Roma, 25 lug – Il vertice Fao tenuto ieri a Roma ha aperto per l’ennesima volta le danze sulla questione della “Fame zero”, obiettivo dichiarato da raggiungere entro il 2030, come riporta l’Ansa.
Fao e “Fame zero”: le parole dei leader
I temi sono tanti e parecchi, ma il coro unanime dichiara ufficialmente come l’anno 2030 sia quello entro cui raggiungere il fantomatico obiettivo della “Fame zero” su cui la Fao, almeno a parole, insiste molto. Il presidente del Consiglio Giorgia Meloni ne parla in modo schietto così: “Ciascuno possa godere dei propri diritti e non sia costretto ad emigrare vivendo in pace e con dignità”, aggiungendo che “dobbiamo creare un modello di cooperazione non predatorio con i Paesi africani per garantire loro la possibilità di vivere delle loro risorse. L’Italia è uno dei Paesi più vicini all’Africa, che non è un continente povero ma è pieno di risorse, la metà di quelle mondiali”.
Sulla questione alimentare presente, preoccupa molto la questione della Russia e dello stop all’accordo sul grano. Un fatto che per il premier evidenzia “la mancanza della sicurezza alimentare”, e condiviso anche dal segretatio generale dell’Onu Antonio Guterres. Ma tornando all’Africa, Meloni insiste particolarmente sull’accordo stretto con il presidente tunisino Kais Saied: “E’ un’occasione per sottolineare l’amicizia che intercorre tra i nostri popoli, tra i nostri Paesi – ha detto il Capo dello Stato – Vorrei sottolineare ancora una volta come l’Italia sia al fianco delle Tunisia nelle sfide importanti che vi sono” e “ribadire la nostra volontà di collaborare sempre più intensamente”.
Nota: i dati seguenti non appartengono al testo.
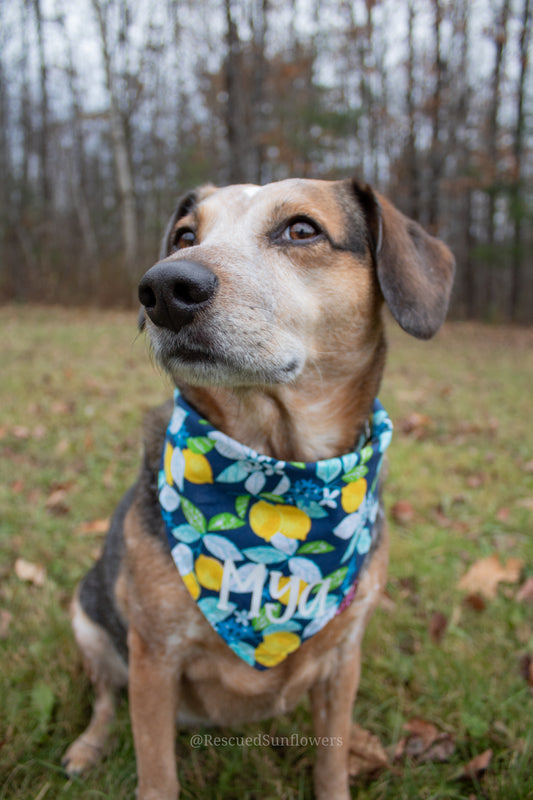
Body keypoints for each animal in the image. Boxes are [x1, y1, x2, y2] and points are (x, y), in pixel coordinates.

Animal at [62, 178, 454, 796]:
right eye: (185, 236)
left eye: (302, 229)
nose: (164, 288)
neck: (275, 468)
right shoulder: (153, 658)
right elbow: (157, 772)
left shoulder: (344, 658)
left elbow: (330, 761)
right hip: (89, 622)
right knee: (104, 699)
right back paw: (88, 747)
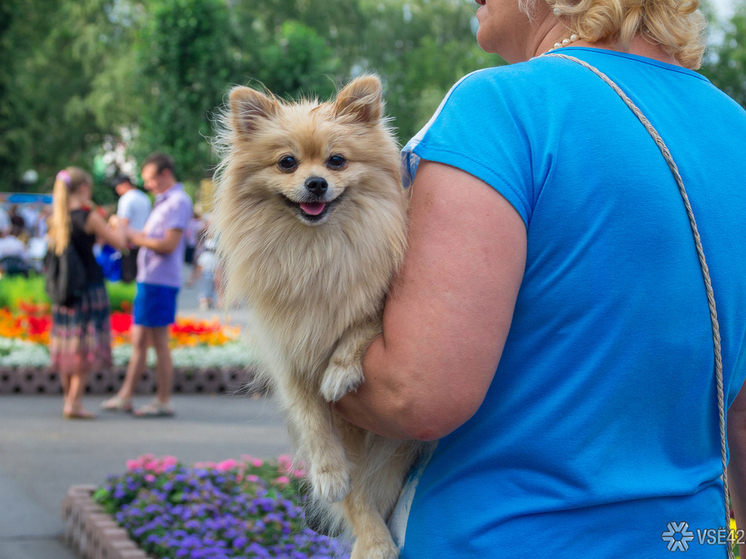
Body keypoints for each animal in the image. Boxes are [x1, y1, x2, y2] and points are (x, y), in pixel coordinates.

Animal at [212, 75, 424, 559]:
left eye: (337, 160)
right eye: (287, 162)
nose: (315, 183)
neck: (315, 251)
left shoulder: (379, 306)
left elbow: (359, 327)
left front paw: (340, 371)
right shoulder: (289, 358)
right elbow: (311, 418)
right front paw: (327, 471)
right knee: (357, 495)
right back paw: (372, 537)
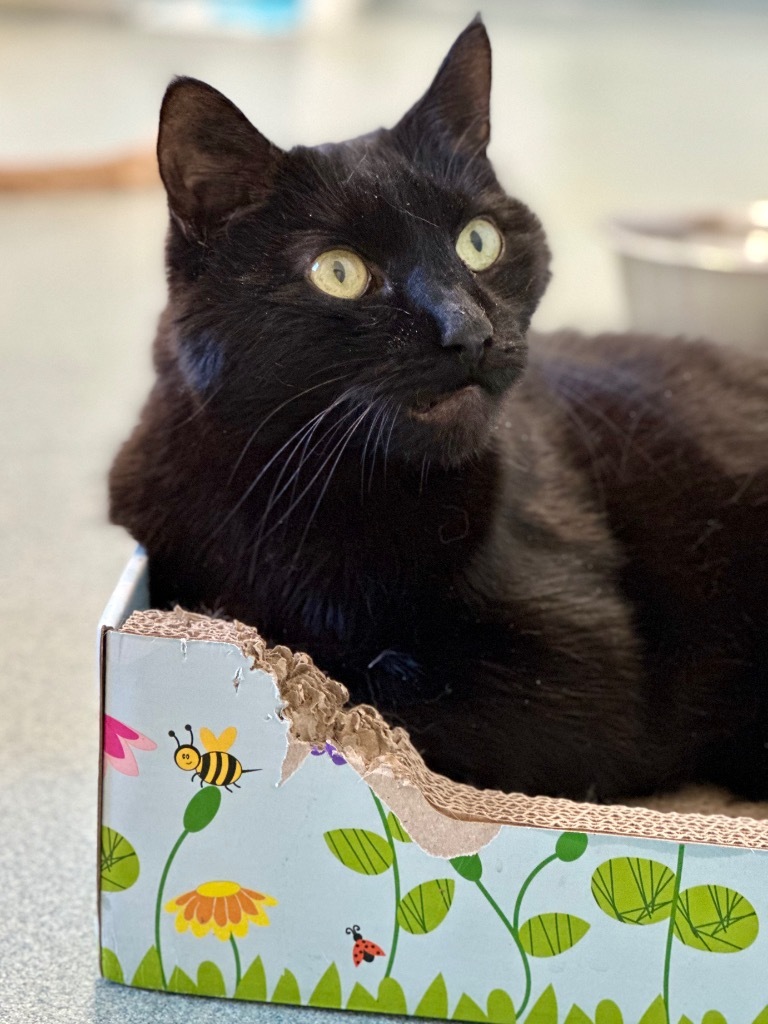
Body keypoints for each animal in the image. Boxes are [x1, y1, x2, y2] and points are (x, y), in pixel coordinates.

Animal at [109, 18, 768, 798]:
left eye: (478, 240)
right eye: (338, 272)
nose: (469, 329)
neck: (330, 499)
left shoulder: (577, 674)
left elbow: (375, 697)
Se non si migliorano le condizioni in Africa, resteranno solo parole
La cosa da sottolineare sempre è che nessuno immagina un mondo in cui si annulli la povertà alla “grillina maniera”, ma è indubbio che le eccessive differenze in termini economici provochino problemi enormi anche a Paesi come il nostro, geograficamente esposti alle rotte di immigrazione clandestina e disperatamente bisognosi di poter riacquisire un minimo – ma proprio un minimo, viste le vicissitudini degli ultimi decenni – di sovranità territoriale. Di conseguenza, anche senza improbabili bacchette magiche, intervenire per quanto possibile sullo sviluppo del continente dirimpettaio, oltre ad essere una bella attività in termini di solidarietà tanto cara a chi non la esercita affatto, limitandosi a importare schiavi, è un dovere assoluto. Riuscire a consolidare un livello di vita quanto meno dignitoso, stabilizzare politicamente molte delle aree africane oggettivamente nel caos, dovrebbero essere i primi passi, ed è ovvio che non sia affatto facile: ma da qualche parte, come si suol dire, si deve pur iniziare. L’accordo con la Tunisia di Kais Saied è un inizio, viziato dal perenne e ineliminabile concetto di “prestito”: quello Fmi a cui l’Ue vincola i suoi aiuti al Paese nordafricano, e a cui lo stesso presidente tunisino ha risposto con scetticismo, perché – perdonate la semplificazione – non è fesso. Se inviare soldi subito in Tunisia può essere indubbiamente un efficace “tappo”, vincolare il Paese a restituzioni praticamente perenni potrebbe trasformarsi in un nuovo inferno. Il nodo dei “debiti” è qualcosa di cui da qualche decennio abbiamo contezza anche in Europa, con lo sciagurato sistema di Maastricht che ce lo fa conoscere piuttosto bene: e sappiamo altrettanto bene, ormai, cosa comporti essere incatenati a un “vincolo” di fatto inesauribile, mentre Paesi che non devono sopportarlo (come Usa e Giappone) hanno concretamente le mani libere per intervenire nel reale (bene o male è un altro discorso). Perché le parole espresse nel vertice Fao non diventino solo parole, occorrerebbe sviluppare seriamente una pacificazione economica con le popolazioni a noi più prossime (senza voli pindarici, ma con semplicissimo senso del bisogno), ma senza porle in una condizione troppo insolvibile che, di fatto, non risolverebbe la loro condizione e non ci permetterebbe di respirare mai, nel presente come nel futuro.